On Thursday 26 February 2009 11:53:53 Oskar Sandberg wrote:
> On Thu, Feb 26, 2009 at 11:28 AM, Matthew Toseland <
> [email protected]> wrote:
> 
> > 1 in 200 successful requests results in an insert.
> 
> We definitely need to have a list of all numbers like this (whose values are
> chosen more or less out of the blue).
> 
> // oskar

Okay, I'll give it a go ... I have BCC'ed to devl since it may be of interest 
to folk more widely. Really it should be on a wiki page...

Please let me know if there is a specific area I've missed out (there are 
probably many...) or you need more detail on!

ROUTING A REQUEST:
First, we check for recent valid offers for the key we are after. If any node 
has recently offered the key we are interested in, we send a special request 
to the node. This has a short timeout for starting the transfer, to 
discourage nodes from advertising keys they don't have (nodes can in any case 
only advertise keys we have requested from them in the recent past).

Otherwise, we decrement the HTL, route the request, and wait for an answer. 
There is a 10 second timeout for an Accepted. We can get a RejectedLoop, in 
which case we move on to the next node, or a RejectedOverload, which can be 
local or non-local: if it is local, we backoff that node and move on, if it 
is non-local we just pass it on for load limiting.

Once we have Accepted, we can get a DataNotFound (terminal failure, run out of 
HTL), a DataFound (for SSKs this is 3 messages, for CHKs it results in a 
block transfer, either way it is terminal), a RouteNotFound (reroute), or a 
timeout. RecentlyFound, a fatal failure with a specific timeout which we 
shouldn't retry before, may or may not be implemented in future as a 
throttling mechanism. We wait for 2 minutes for this.

Once we start a block transfer for a CHK, it can fail, resulting in a long 
backoff (separate from RejectedLoop backoff), and if the transfer takes more 
than 60 seconds we turn it into a "turtle" request i.e. we fail the 
downstream transfer and receive the data just for ourself (when/if we have 
fetched it we will offer the downstream nodes the data). There are severe 
limits on turtles: 10 total, 2 per key, 3 per peer, however this change 
appears to have greatly increased the maximum transfer rate achievable on 
fast nodes.

**DATASET EXCERPTS:**
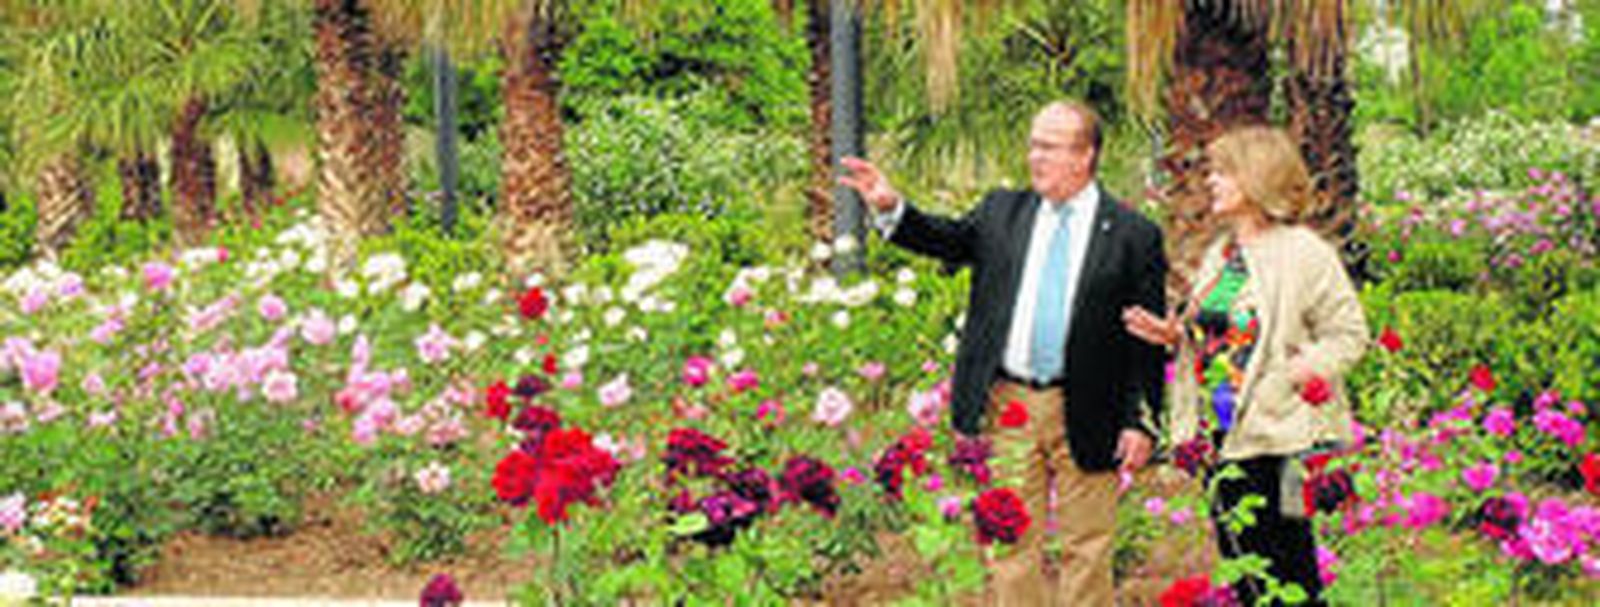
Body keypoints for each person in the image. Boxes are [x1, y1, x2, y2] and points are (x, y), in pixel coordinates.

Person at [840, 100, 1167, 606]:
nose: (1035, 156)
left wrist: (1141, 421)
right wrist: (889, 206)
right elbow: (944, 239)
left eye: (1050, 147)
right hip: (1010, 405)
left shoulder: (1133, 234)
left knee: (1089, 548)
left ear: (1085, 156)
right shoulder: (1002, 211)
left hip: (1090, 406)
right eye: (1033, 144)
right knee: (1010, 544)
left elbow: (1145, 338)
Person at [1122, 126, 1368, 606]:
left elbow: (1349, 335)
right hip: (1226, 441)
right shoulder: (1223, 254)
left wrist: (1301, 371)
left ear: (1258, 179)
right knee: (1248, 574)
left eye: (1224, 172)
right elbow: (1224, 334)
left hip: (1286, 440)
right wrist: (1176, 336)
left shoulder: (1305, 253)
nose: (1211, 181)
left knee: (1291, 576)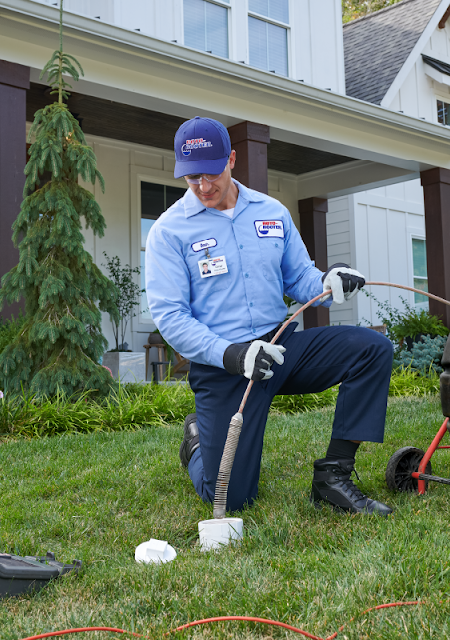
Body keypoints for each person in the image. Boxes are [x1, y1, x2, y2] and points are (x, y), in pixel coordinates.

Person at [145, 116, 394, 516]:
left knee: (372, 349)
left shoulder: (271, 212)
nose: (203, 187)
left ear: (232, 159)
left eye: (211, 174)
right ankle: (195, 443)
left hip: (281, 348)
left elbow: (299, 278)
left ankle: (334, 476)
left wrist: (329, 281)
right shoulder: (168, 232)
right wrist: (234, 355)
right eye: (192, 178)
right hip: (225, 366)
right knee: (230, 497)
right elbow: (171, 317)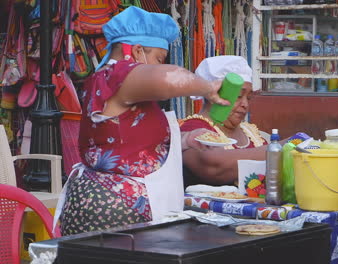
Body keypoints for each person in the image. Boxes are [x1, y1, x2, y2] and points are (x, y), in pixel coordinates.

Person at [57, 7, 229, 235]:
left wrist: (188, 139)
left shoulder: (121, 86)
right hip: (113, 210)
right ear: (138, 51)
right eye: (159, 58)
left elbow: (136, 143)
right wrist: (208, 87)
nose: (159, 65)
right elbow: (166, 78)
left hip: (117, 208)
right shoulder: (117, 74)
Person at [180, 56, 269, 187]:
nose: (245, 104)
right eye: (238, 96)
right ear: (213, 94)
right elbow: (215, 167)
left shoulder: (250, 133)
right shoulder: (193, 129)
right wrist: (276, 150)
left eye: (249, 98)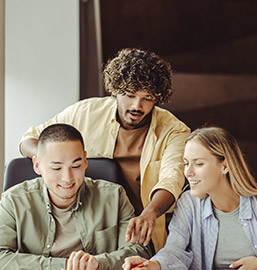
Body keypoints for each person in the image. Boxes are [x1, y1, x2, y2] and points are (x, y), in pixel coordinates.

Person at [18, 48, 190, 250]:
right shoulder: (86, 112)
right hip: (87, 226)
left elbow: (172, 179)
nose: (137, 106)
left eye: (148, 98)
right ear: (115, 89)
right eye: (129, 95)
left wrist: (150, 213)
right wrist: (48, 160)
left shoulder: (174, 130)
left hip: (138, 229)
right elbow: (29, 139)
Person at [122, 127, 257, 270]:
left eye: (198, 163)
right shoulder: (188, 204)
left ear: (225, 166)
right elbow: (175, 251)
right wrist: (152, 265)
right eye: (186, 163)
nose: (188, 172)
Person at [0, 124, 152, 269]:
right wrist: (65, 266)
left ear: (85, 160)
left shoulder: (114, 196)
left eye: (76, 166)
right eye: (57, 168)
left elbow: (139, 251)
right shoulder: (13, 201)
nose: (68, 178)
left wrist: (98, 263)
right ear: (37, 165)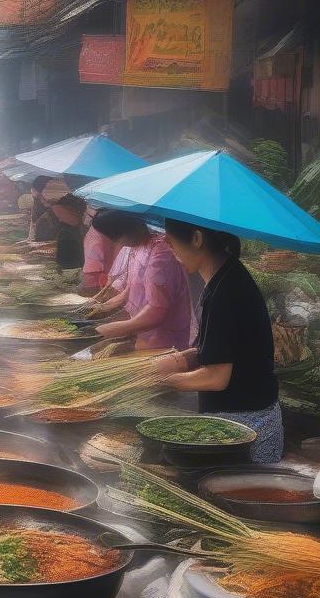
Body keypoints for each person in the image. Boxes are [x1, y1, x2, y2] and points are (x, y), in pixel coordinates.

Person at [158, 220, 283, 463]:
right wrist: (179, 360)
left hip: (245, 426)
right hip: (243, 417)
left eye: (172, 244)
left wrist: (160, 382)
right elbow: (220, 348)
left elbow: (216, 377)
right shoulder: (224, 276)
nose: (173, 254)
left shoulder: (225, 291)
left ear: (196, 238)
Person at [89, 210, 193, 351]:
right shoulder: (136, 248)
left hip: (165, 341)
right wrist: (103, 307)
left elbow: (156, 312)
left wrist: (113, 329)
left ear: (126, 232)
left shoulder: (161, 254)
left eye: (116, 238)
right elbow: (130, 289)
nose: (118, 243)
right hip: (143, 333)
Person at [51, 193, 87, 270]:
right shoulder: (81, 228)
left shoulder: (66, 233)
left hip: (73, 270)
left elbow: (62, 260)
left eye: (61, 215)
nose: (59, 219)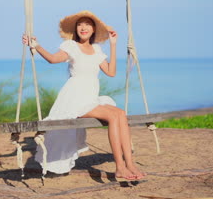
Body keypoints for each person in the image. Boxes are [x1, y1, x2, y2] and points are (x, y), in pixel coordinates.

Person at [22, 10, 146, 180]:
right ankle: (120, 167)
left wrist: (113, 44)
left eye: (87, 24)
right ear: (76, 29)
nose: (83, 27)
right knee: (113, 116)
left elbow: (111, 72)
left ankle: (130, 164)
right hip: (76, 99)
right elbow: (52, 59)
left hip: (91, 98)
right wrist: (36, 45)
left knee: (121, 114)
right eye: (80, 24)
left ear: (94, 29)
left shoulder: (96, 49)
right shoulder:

--

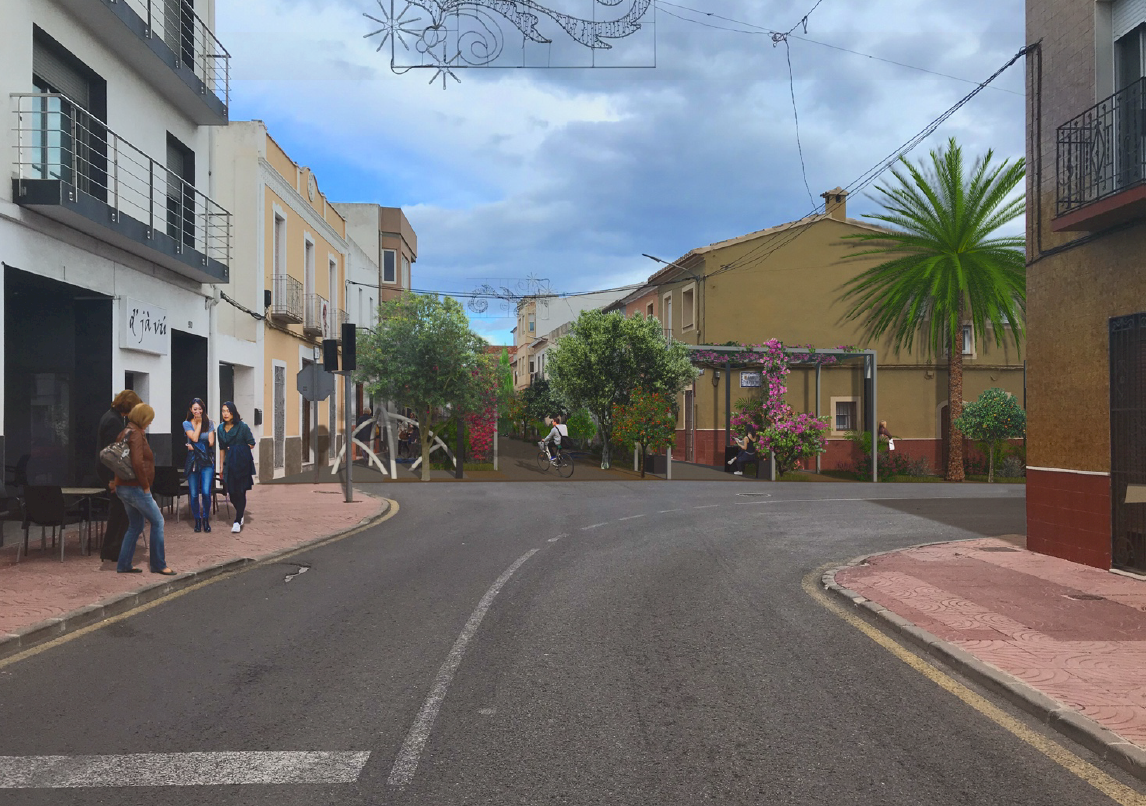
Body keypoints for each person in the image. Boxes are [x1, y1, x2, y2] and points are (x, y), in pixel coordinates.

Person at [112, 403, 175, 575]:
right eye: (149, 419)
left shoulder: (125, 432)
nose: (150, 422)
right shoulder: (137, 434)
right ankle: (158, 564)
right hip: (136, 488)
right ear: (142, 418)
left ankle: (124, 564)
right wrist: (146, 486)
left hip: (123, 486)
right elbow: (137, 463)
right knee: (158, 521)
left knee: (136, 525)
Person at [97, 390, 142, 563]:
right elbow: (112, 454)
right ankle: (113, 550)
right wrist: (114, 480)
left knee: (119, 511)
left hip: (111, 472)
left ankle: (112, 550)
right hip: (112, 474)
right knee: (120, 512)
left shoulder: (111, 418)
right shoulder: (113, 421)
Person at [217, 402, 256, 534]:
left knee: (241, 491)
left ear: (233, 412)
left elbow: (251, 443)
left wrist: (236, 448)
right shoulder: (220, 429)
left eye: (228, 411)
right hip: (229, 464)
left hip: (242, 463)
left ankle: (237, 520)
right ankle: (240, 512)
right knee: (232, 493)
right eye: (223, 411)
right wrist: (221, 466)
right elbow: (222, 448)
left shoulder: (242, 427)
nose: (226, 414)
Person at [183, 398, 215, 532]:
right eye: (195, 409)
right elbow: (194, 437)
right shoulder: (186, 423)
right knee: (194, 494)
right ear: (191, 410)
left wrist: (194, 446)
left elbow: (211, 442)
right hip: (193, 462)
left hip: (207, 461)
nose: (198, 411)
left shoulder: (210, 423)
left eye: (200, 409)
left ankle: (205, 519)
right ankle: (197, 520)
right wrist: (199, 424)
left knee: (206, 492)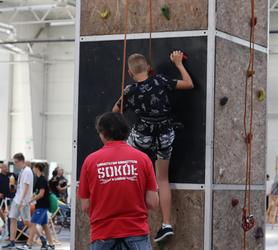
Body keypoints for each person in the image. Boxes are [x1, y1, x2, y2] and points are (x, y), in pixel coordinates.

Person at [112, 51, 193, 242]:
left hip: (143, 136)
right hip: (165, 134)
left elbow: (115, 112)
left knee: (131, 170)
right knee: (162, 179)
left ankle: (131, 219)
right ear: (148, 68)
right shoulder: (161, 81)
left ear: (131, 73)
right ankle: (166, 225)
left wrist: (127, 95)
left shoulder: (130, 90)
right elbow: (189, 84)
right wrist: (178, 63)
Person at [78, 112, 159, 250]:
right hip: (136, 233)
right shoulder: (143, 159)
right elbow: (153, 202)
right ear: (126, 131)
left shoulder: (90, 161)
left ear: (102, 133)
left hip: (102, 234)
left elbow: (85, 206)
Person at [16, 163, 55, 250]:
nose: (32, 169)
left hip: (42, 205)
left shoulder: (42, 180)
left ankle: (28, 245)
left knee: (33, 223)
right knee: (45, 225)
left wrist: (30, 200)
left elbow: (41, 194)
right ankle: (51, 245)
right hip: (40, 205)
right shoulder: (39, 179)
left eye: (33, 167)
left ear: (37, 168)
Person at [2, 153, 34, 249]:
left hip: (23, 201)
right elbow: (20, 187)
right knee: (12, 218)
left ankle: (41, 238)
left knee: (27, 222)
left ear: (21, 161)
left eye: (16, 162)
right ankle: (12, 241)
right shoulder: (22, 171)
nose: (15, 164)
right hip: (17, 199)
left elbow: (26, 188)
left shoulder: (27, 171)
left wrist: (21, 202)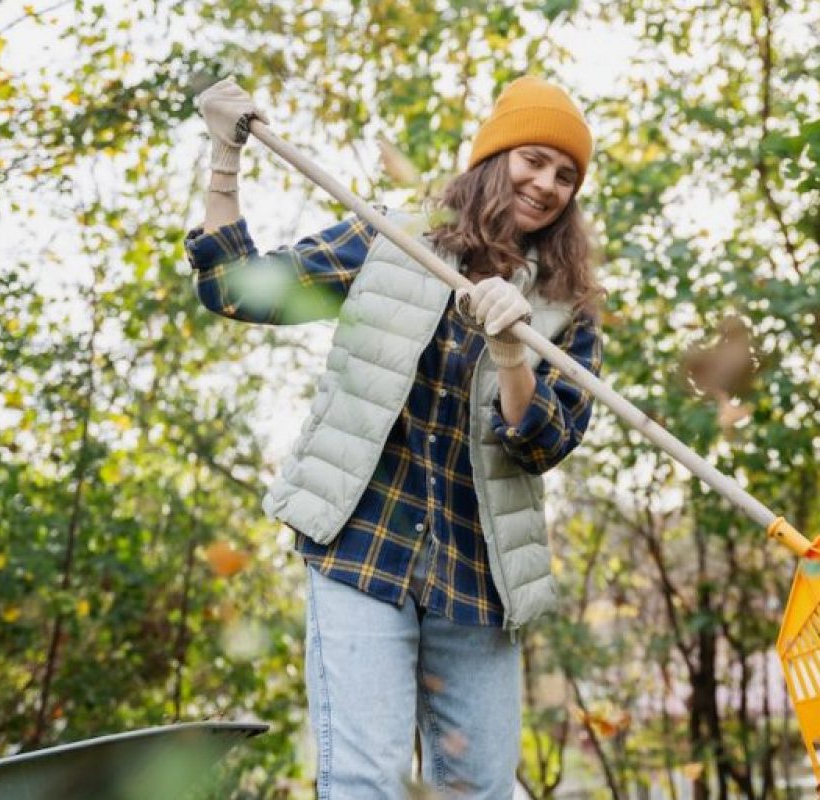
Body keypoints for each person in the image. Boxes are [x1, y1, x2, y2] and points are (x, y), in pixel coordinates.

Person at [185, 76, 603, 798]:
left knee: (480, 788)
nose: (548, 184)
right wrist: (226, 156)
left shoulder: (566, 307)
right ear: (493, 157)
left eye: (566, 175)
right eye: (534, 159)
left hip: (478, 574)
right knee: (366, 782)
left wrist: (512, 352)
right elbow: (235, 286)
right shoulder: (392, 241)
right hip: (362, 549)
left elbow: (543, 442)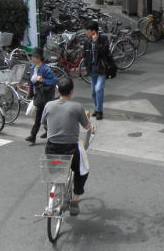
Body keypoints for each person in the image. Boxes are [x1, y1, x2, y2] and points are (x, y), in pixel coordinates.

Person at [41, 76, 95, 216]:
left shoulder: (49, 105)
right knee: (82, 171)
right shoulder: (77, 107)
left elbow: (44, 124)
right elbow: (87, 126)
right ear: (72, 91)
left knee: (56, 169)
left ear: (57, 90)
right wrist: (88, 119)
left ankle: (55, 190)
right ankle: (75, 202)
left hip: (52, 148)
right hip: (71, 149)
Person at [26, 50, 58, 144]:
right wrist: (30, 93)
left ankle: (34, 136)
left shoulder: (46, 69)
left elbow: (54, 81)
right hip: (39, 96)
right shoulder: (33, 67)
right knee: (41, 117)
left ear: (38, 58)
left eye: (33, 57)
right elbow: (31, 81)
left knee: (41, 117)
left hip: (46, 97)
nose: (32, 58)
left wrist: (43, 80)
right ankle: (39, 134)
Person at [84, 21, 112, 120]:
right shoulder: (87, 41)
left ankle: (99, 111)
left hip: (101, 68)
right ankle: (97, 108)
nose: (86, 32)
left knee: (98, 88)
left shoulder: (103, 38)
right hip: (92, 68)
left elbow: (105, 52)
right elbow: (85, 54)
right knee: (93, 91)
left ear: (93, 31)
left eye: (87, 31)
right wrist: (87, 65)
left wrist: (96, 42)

---

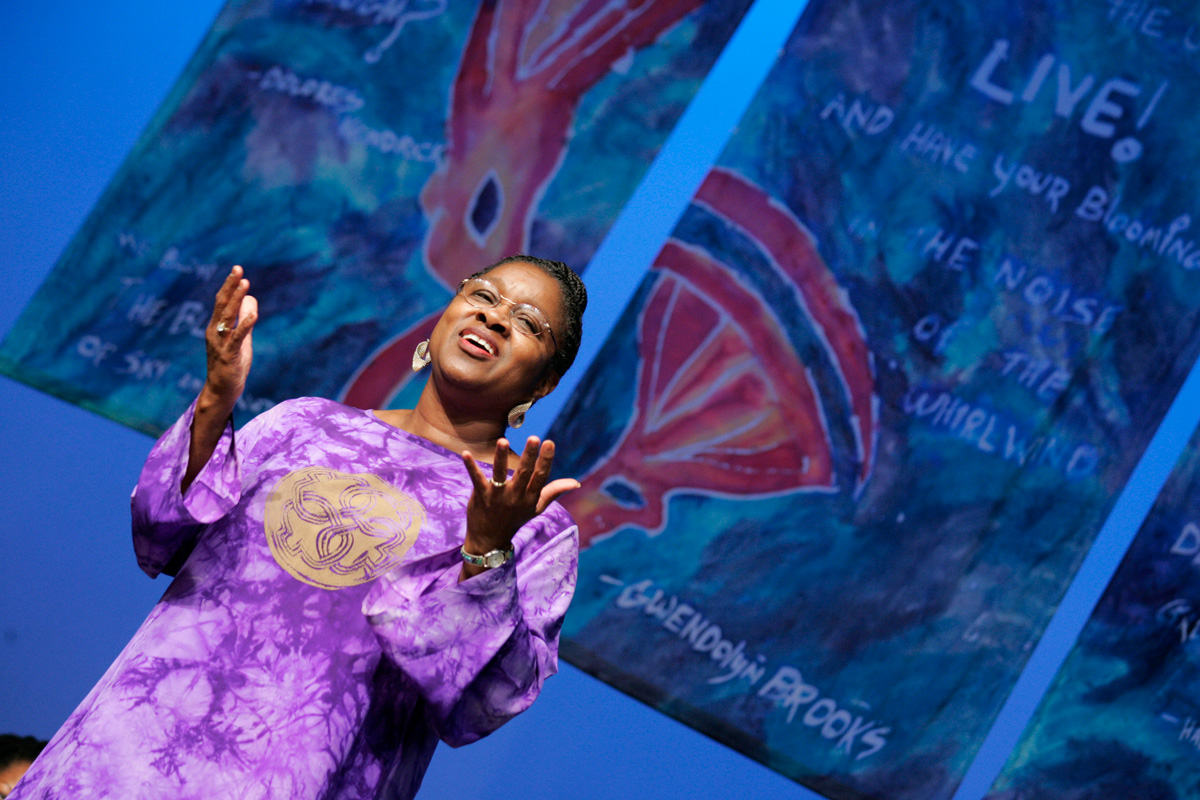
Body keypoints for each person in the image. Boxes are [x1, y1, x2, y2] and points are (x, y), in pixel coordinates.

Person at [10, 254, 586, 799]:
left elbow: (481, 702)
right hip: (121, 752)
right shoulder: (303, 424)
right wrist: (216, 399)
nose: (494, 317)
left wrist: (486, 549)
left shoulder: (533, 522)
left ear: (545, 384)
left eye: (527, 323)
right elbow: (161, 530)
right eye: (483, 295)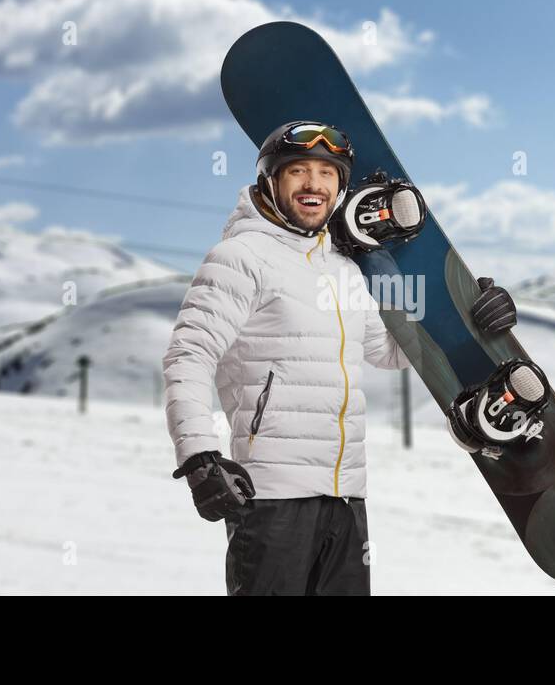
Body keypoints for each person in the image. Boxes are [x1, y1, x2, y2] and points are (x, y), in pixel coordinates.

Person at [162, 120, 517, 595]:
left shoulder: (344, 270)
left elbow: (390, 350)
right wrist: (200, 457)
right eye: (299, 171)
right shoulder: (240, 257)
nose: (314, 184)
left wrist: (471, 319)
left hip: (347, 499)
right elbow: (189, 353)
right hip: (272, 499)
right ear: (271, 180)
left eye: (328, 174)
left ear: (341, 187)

**WORK REQUEST A:**
Answer these questions using the message on request routing:
(i) What fraction of successful requests results in an insert?
(ii) How long is the timeout for an Accepted after a request is routed?
(iii) What limits are placed on turtle requests?
**WORK REQUEST B:** Carry on writing the message on request routing, starting right after its final sentence.

**EXERCISE RESULT A:**
(i) 1 in 200
(ii) 10 seconds
(iii) 10 total, 2 per key, 3 per peer

**EXERCISE RESULT B:**
One in every 200 successful requests results in an insert for the data just 
downloaded. These are queued on the request starters like normal inserts, but 
at maximum priority.

LOAD LIMITING:
We keep a global AIMD window, that is we keep a "window size" number which is 
increased by some number when a request is successful, and decreased by some 
factor when a request is not successful. This is using a formula that should 
be compatible with TCP. Success includes DNF: only timeouts and 
RejectedOverload's whether local or relayed, and transfer failures, count as 
failures. For each type of requests (CHK fetch, SSK fetch, CHK insert, SSK 
insert) we keep a round-trip time.
Currently the constants are:
PACKET_DROP_DECREASE_MULTIPLE = 0.97f;
PACKET_TRANSMIT_INCREMENT = (4 * (1 - (PACKET_DROP_DECREASE_MULTIPLE * 
PACKET_DROP_DECREASE_MULTIPLE))) / 3;

However, we divide PACKET_TRANSMIT_INCREMENT by the window size when adding 
it, since in TCP we would increase the window size only after a full window 
had been transmitted.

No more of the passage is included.